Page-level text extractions
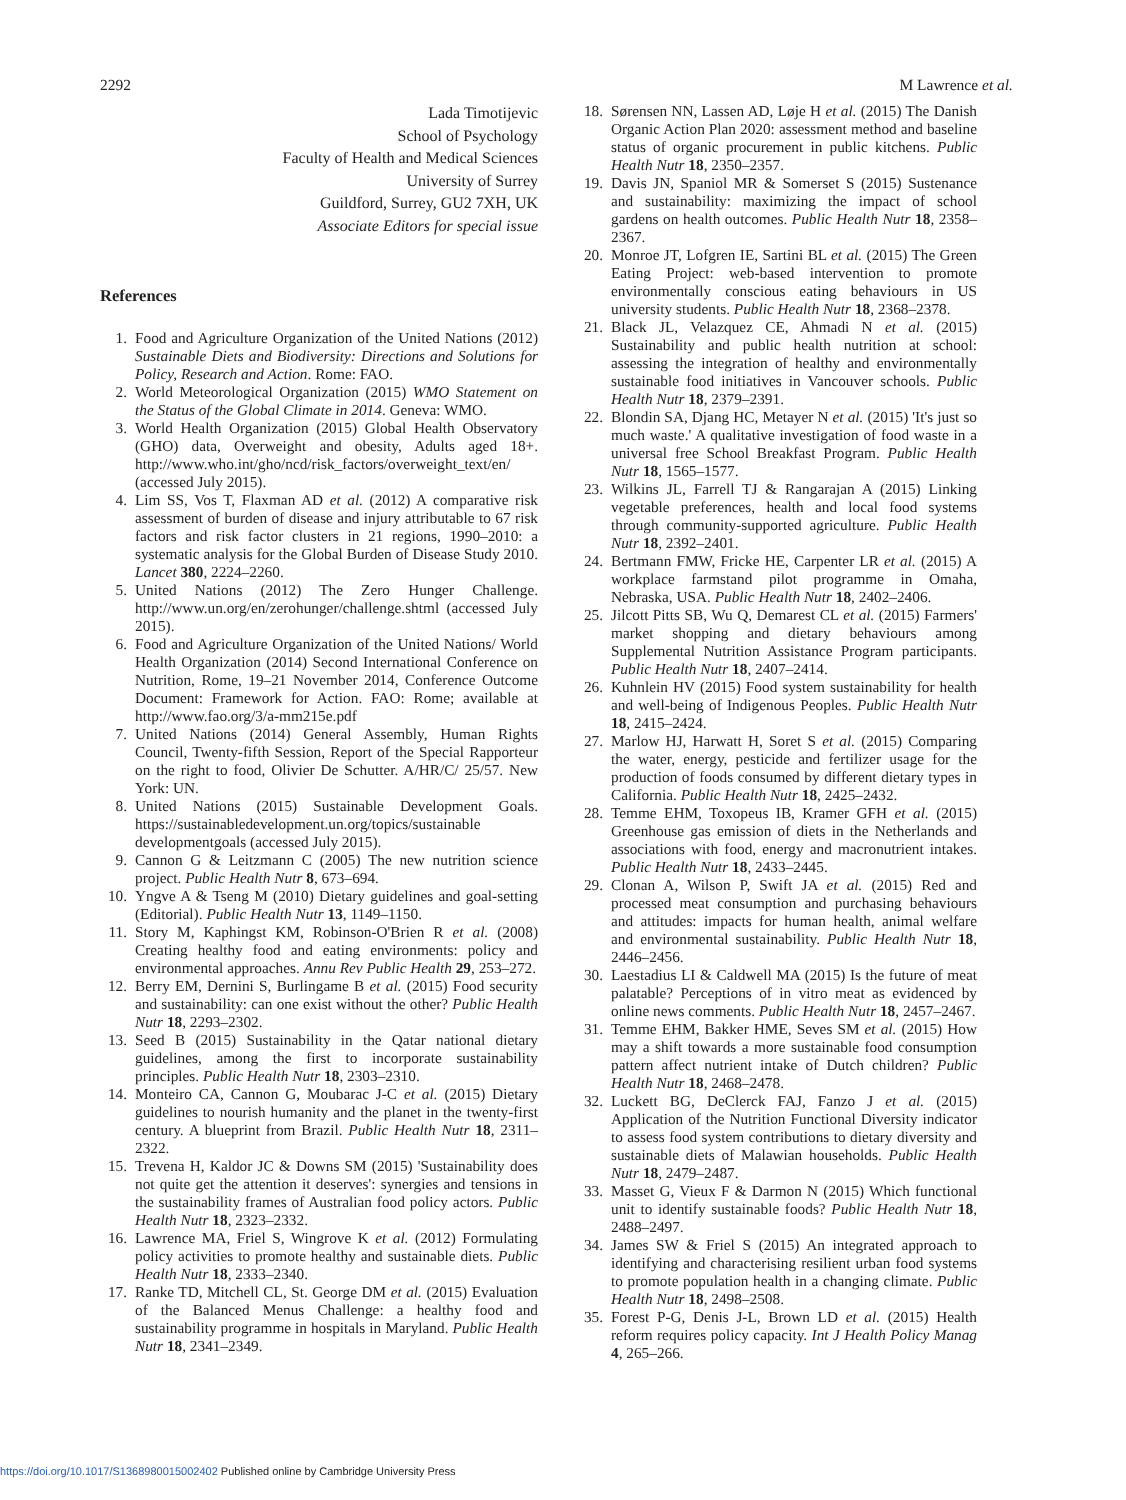2292 M Lawrence et al.
Lada Timotijevic
School of Psychology
Faculty of Health and Medical Sciences
University of Surrey
Guildford, Surrey, GU2 7XH, UK
Associate Editors for special issue
References
1. Food and Agriculture Organization of the United Nations (2012) Sustainable Diets and Biodiversity: Directions and Solutions for Policy, Research and Action. Rome: FAO.
2. World Meteorological Organization (2015) WMO Statement on the Status of the Global Climate in 2014. Geneva: WMO.
3. World Health Organization (2015) Global Health Observatory (GHO) data, Overweight and obesity, Adults aged 18+. http://www.who.int/gho/ncd/risk_factors/overweight_text/en/ (accessed July 2015).
4. Lim SS, Vos T, Flaxman AD et al. (2012) A comparative risk assessment of burden of disease and injury attributable to 67 risk factors and risk factor clusters in 21 regions, 1990–2010: a systematic analysis for the Global Burden of Disease Study 2010. Lancet 380, 2224–2260.
5. United Nations (2012) The Zero Hunger Challenge. http://www.un.org/en/zerohunger/challenge.shtml (accessed July 2015).
6. Food and Agriculture Organization of the United Nations/ World Health Organization (2014) Second International Conference on Nutrition, Rome, 19–21 November 2014, Conference Outcome Document: Framework for Action. FAO: Rome; available at http://www.fao.org/3/a-mm215e.pdf
7. United Nations (2014) General Assembly, Human Rights Council, Twenty-fifth Session, Report of the Special Rapporteur on the right to food, Olivier De Schutter. A/HR/C/ 25/57. New York: UN.
8. United Nations (2015) Sustainable Development Goals. https://sustainabledevelopment.un.org/topics/sustainable developmentgoals (accessed July 2015).
9. Cannon G & Leitzmann C (2005) The new nutrition science project. Public Health Nutr 8, 673–694.
10. Yngve A & Tseng M (2010) Dietary guidelines and goal-setting (Editorial). Public Health Nutr 13, 1149–1150.
11. Story M, Kaphingst KM, Robinson-O'Brien R et al. (2008) Creating healthy food and eating environments: policy and environmental approaches. Annu Rev Public Health 29, 253–272.
12. Berry EM, Dernini S, Burlingame B et al. (2015) Food security and sustainability: can one exist without the other? Public Health Nutr 18, 2293–2302.
13. Seed B (2015) Sustainability in the Qatar national dietary guidelines, among the first to incorporate sustainability principles. Public Health Nutr 18, 2303–2310.
14. Monteiro CA, Cannon G, Moubarac J-C et al. (2015) Dietary guidelines to nourish humanity and the planet in the twenty-first century. A blueprint from Brazil. Public Health Nutr 18, 2311–2322.
15. Trevena H, Kaldor JC & Downs SM (2015) 'Sustainability does not quite get the attention it deserves': synergies and tensions in the sustainability frames of Australian food policy actors. Public Health Nutr 18, 2323–2332.
16. Lawrence MA, Friel S, Wingrove K et al. (2012) Formulating policy activities to promote healthy and sustainable diets. Public Health Nutr 18, 2333–2340.
17. Ranke TD, Mitchell CL, St. George DM et al. (2015) Evaluation of the Balanced Menus Challenge: a healthy food and sustainability programme in hospitals in Maryland. Public Health Nutr 18, 2341–2349.
18. Sørensen NN, Lassen AD, Løje H et al. (2015) The Danish Organic Action Plan 2020: assessment method and baseline status of organic procurement in public kitchens. Public Health Nutr 18, 2350–2357.
19. Davis JN, Spaniol MR & Somerset S (2015) Sustenance and sustainability: maximizing the impact of school gardens on health outcomes. Public Health Nutr 18, 2358–2367.
20. Monroe JT, Lofgren IE, Sartini BL et al. (2015) The Green Eating Project: web-based intervention to promote environmentally conscious eating behaviours in US university students. Public Health Nutr 18, 2368–2378.
21. Black JL, Velazquez CE, Ahmadi N et al. (2015) Sustainability and public health nutrition at school: assessing the integration of healthy and environmentally sustainable food initiatives in Vancouver schools. Public Health Nutr 18, 2379–2391.
22. Blondin SA, Djang HC, Metayer N et al. (2015) 'It's just so much waste.' A qualitative investigation of food waste in a universal free School Breakfast Program. Public Health Nutr 18, 1565–1577.
23. Wilkins JL, Farrell TJ & Rangarajan A (2015) Linking vegetable preferences, health and local food systems through community-supported agriculture. Public Health Nutr 18, 2392–2401.
24. Bertmann FMW, Fricke HE, Carpenter LR et al. (2015) A workplace farmstand pilot programme in Omaha, Nebraska, USA. Public Health Nutr 18, 2402–2406.
25. Jilcott Pitts SB, Wu Q, Demarest CL et al. (2015) Farmers' market shopping and dietary behaviours among Supplemental Nutrition Assistance Program participants. Public Health Nutr 18, 2407–2414.
26. Kuhnlein HV (2015) Food system sustainability for health and well-being of Indigenous Peoples. Public Health Nutr 18, 2415–2424.
27. Marlow HJ, Harwatt H, Soret S et al. (2015) Comparing the water, energy, pesticide and fertilizer usage for the production of foods consumed by different dietary types in California. Public Health Nutr 18, 2425–2432.
28. Temme EHM, Toxopeus IB, Kramer GFH et al. (2015) Greenhouse gas emission of diets in the Netherlands and associations with food, energy and macronutrient intakes. Public Health Nutr 18, 2433–2445.
29. Clonan A, Wilson P, Swift JA et al. (2015) Red and processed meat consumption and purchasing behaviours and attitudes: impacts for human health, animal welfare and environmental sustainability. Public Health Nutr 18, 2446–2456.
30. Laestadius LI & Caldwell MA (2015) Is the future of meat palatable? Perceptions of in vitro meat as evidenced by online news comments. Public Health Nutr 18, 2457–2467.
31. Temme EHM, Bakker HME, Seves SM et al. (2015) How may a shift towards a more sustainable food consumption pattern affect nutrient intake of Dutch children? Public Health Nutr 18, 2468–2478.
32. Luckett BG, DeClerck FAJ, Fanzo J et al. (2015) Application of the Nutrition Functional Diversity indicator to assess food system contributions to dietary diversity and sustainable diets of Malawian households. Public Health Nutr 18, 2479–2487.
33. Masset G, Vieux F & Darmon N (2015) Which functional unit to identify sustainable foods? Public Health Nutr 18, 2488–2497.
34. James SW & Friel S (2015) An integrated approach to identifying and characterising resilient urban food systems to promote population health in a changing climate. Public Health Nutr 18, 2498–2508.
35. Forest P-G, Denis J-L, Brown LD et al. (2015) Health reform requires policy capacity. Int J Health Policy Manag 4, 265–266.
https://doi.org/10.1017/S1368980015002402 Published online by Cambridge University Press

To do:
Once the line containing "1. Food and" has been located, transcribe exactly and only every line from the first line of the entries through it, excluding pictures.

Expected answer:
2292 M Lawrence et al.
Lada Timotijevic
School of Psychology
Faculty of Health and Medical Sciences
University of Surrey
Guildford, Surrey, GU2 7XH, UK
Associate Editors for special issue
References
1. Food and Agriculture Organization of the United Nations (2012) Sustainable Diets and Biodiversity: Directions and Solutions for Policy, Research and Action. Rome: FAO.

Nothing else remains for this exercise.